Igreja centenária é “rebocada” na Suécia devido à expansão de mina de ferro
Kiruna Kyrka percorreu cinco quilômetros sobre rodas em uma operação inédita diante da expansão da maior mina subterrânea de ferro do mundo, na Suécia.

A igreja Kiruna Kyrka, uma das construções mais emblemáticas da Suécia, percorreu cinco quilômetros sobre rodas nesta semana para ser instalada em um novo endereço.
A mudança do edifício de madeira vermelha foi organizada pela mineradora estatal LKAB, responsável pela cidade, e acompanhada por milhares de moradores, turistas e até pelo rei Carl XVI Gustaf. O processo levou dois dias e foi transmitido pela televisão sueca como um espetáculo nacional.
A mudança foi motivada pelo avanço da maior mina subterrânea de ferro do mundo. Localizada em Kiruna, 145 quilômetros ao norte do Círculo Polar Ártico, a jazida provocou rachaduras no solo e ameaça engolir o antigo centro da cidade.
A realocação da igreja faz parte de um projeto iniciado nos anos 2000 que prevê a transferência de cerca de 6 mil pessoas e 3 mil casas para uma nova área segura.
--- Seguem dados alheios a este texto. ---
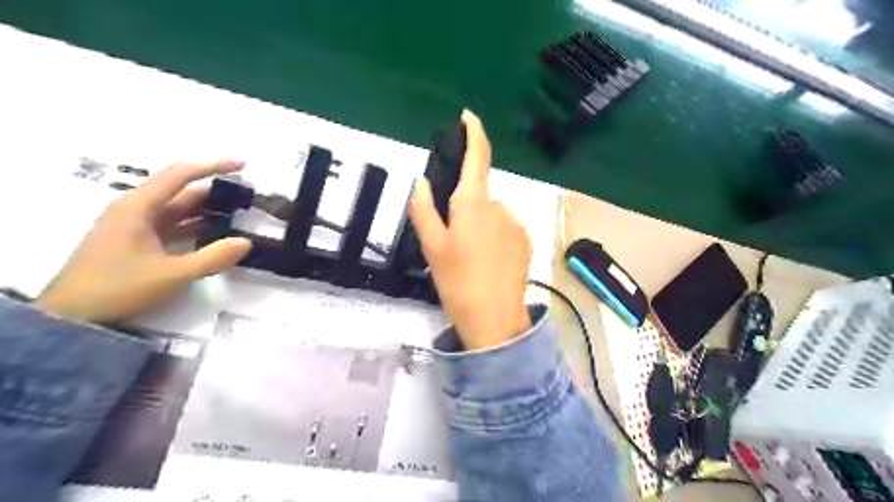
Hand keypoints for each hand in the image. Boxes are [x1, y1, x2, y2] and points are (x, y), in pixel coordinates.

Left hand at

O presidente da LKAB, Jan Moström, declarou ao The Guardian que o investimento de mais de 500 milhões de coroas suecas (cerca de R$ 286 milhões) foi inevitável: “Se a mina deve permanecer, precisamos mover o centro de Kiruna. Um centro sem a igreja, não consigo imaginar”.
O transporte mobilizou engenheiros e exigiu obras prévias. A estrutura de 672 toneladas foi erguida sobre vigas de aço e colocada em plataformas motorizadas sobre rodas. O trajeto, a uma velocidade média de meio quilômetro por hora, exigiu a ampliação de ruas de 9 para 24 metros e a retirada de postes, semáforos e até de uma ponte.
O gerente do projeto, Stefan Holmblad Johansson, disse à BBC que “era um evento histórico, muito grande e complexo, e não havia margem de erro”. Para proteger o patrimônio artístico, o altar pintado pelo príncipe Eugen e o órgão com mais de dois mil tubos permaneceram dentro da igreja, devidamente estabilizados.
Considerada uma das maiores estruturas de madeira do país, a Kiruna Kyrka foi projetada por Gustaf Wickman e inaugurada em 1912. Em 2001, recebeu o título de “edifício mais bonito da Suécia construído antes de 1950”, em votação nacional. O templo foi originalmente um presente da LKAB à comunidade local, que desde o início do século 20 vive da exploração mineral.
O deslocamento despertou emoções distintas. Para a pastora Lena Tjärnberg, que acompanhou cada etapa, o momento foi ambíguo: “A igreja é a alma de Kiruna, um lugar seguro. Para mim, é um dia de alegria, mas as pessoas também sentem tristeza porque precisamos deixar este lugar”, disse à Reuters.
A estrategista cultural Sofia Lagerlöf Määttä contou à BBC que a cena trouxe lembranças pessoais e coletivas: “O movimento trouxe de volta memórias de alegria e de dor, e agora estamos levando essas memórias para o futuro”.
Entre os indígenas sámi, povo tradicional do norte da Escandinávia que depende da criação de renas e do uso de terras para sua subsistência, a percepção foi de perda. Lars-Marcus Kuhmunen, líder de uma associação de criadores de renas, afirmou à Associated Press que a expansão da mineração ameaça rotas migratórias e pode inviabilizar a atividade tradicional.
À Reuters, ele lembrou as palavras de seu bisavô: “Cinquenta anos atrás, ele disse que a mina iria devorar nosso modo de vida. E ele estava certo”.
Já Karin K Niia, do vilarejo sámi Gabna, disse ao The Guardian que a transferência foi “um grande show” para desviar a atenção da destruição cultural e ambiental causada pela mineração.